When she was in Year 7, the family moved back to Japan and Tomoko had culture shock in reverse. The school year had already started and having spent her primary years in America, she was ill-prepared for the rigours of Japanese schooling. Once again, she rose to the occasion. Gymnastics throughout high school helped with social connection and confidence. She choreographed her first dance piece in Year 8.

When Tomoko went to Sophia University in Tokyo to get a degree in Business and Economics, she pivoted from gymnastics to dance re-igniting a passion that had been percolating since childhood. 

Working in the Tokyo finance sector, she met her Australian husband to be. They became engaged and registered their marriage in Japan before he was transferred to Hong Kong for a great job opportunity. Their families met later in Bali for their marriage ceremony. Back in Hong Kong, Tomoko had to operate in another foreign culture and learn another new language. Again, she met the challenge.

Due to an economic downturn, Tomoko was made redundant from her job, but as the world of high finance in Hong Kong was very male-dominated, she was happy to leave it behind. It was serendipitous because a month later, she found out she was pregnant with their first child. A second child followed, then a third. Life became very busy.

A pivotal moment came after her third child was born. Tomoko opened her own dance school in Hong Kong, teaching children jazz and contemporary dance. “Through teaching I developed my own dance style. Having the freedom to choreograph what I wanted to do was amazing,” she says. 

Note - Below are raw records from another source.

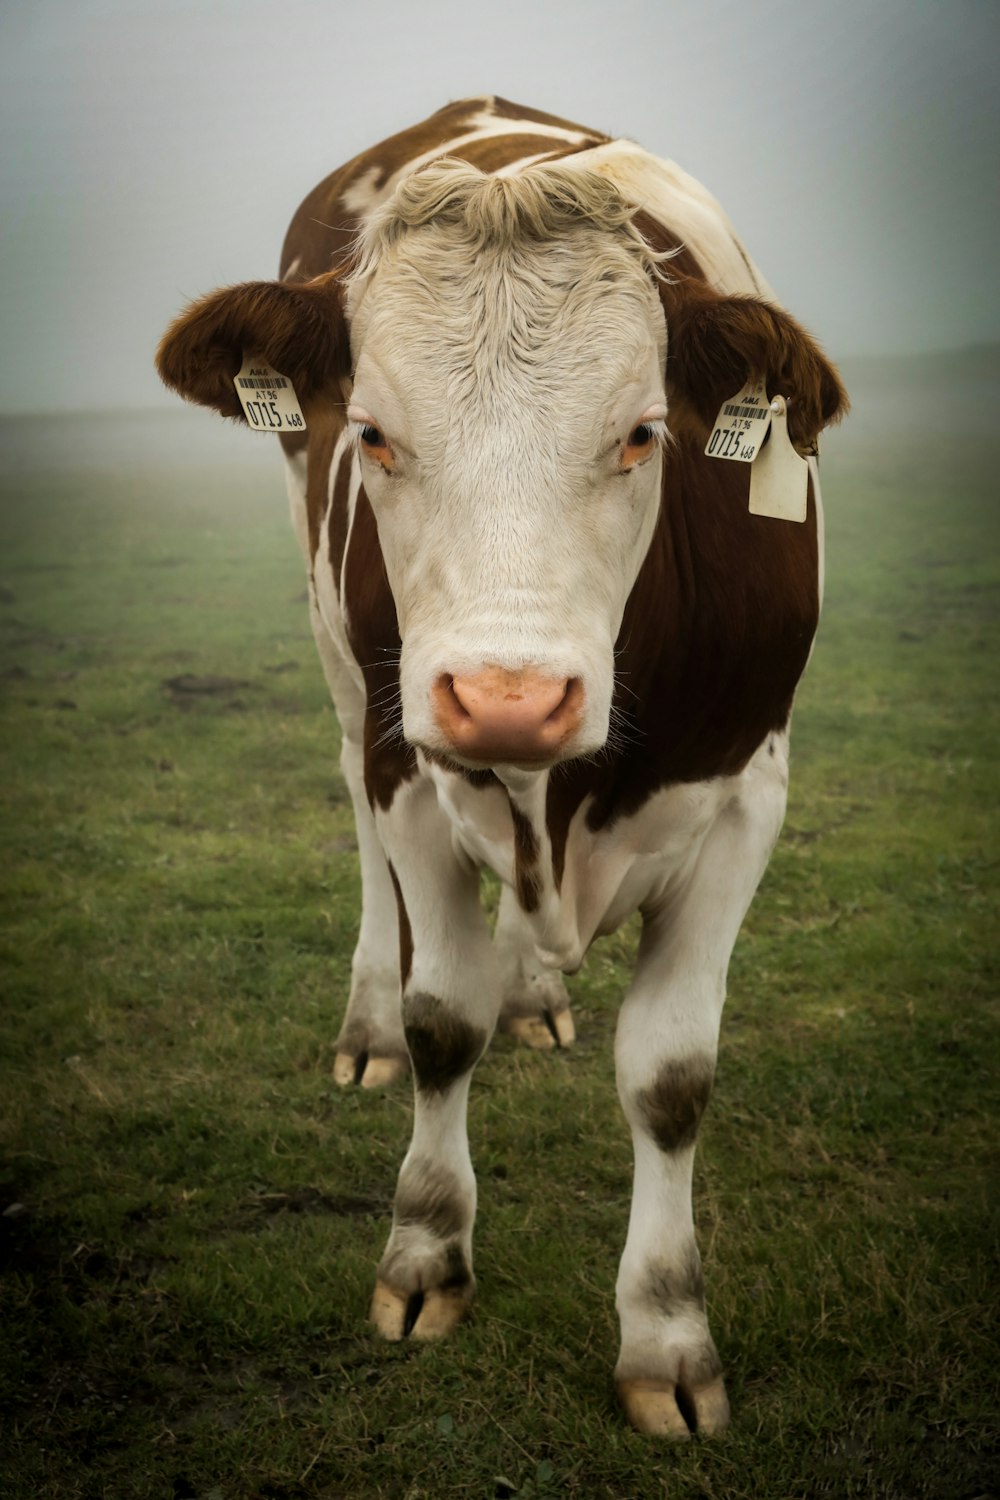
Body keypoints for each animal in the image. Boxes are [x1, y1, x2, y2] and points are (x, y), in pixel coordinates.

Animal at [156, 99, 845, 1434]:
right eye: (372, 433)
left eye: (642, 434)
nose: (507, 700)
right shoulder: (408, 763)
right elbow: (443, 1022)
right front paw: (425, 1253)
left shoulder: (746, 797)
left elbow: (671, 1077)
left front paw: (667, 1337)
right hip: (348, 682)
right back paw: (370, 1020)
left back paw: (536, 996)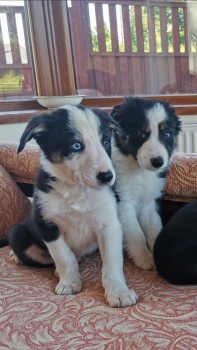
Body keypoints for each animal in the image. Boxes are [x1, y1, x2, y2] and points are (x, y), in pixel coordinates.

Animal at [8, 105, 137, 308]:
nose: (107, 177)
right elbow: (63, 257)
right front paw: (69, 282)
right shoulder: (46, 224)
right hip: (18, 233)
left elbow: (112, 262)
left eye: (106, 141)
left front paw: (118, 292)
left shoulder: (109, 225)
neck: (77, 190)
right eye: (76, 145)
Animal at [111, 98, 181, 270]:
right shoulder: (123, 202)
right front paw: (144, 258)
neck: (139, 170)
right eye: (141, 133)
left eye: (166, 134)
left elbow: (154, 227)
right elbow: (136, 233)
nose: (158, 162)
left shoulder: (149, 202)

You can be free with your expressions in movement and interpret the music any way you like 

When COVID hit in March 2020, Tomoko and her husband thought it would be safest to move the family back to Australia. They chose Mount Eliza and lockdowns kept them there. Tomoko continued teaching her students via Zoom. Though they expected to return to Hong Kong, they decided to stay in Mount Eliza. Culture shock number three plus lockdowns took a toll.

Lockdown six brought major depression, but escaping into movement in her home dance studio lifted Tomoko out of it. When businesses started opening up, she began teaching Zumba – a gateway into teaching dance again. “I like Zumba because it’s got so many dance styles incorporated into it from merengue and salsa to hip hop and belly dance and everything in between,” she says. Tomoko also choreographs her Zumba classes which has proved a lot of fun, though her greatest joy still comes from contemporary dance.

“At heart, I’m a lyrical contemporary dancer. I like conveying a message so each movement has meaning and builds on the one before it. I love contemporary because it mixes all the foundation dances. You can be free with your expressions in movement and interpret the music any way you like,” she says. 

Tomoko works at a number of gyms in Frankston and on the peninsula teaching Core and Mobility, Barre Pilates, Zumba and Aqua Zumba – all with a dancer’s flair. She has a real knack for showing people how to move correctly, safely and, of course, with style and grace. Tomoko’s students love her and are not shy about expressing their gratitude for the joy she brings through dance.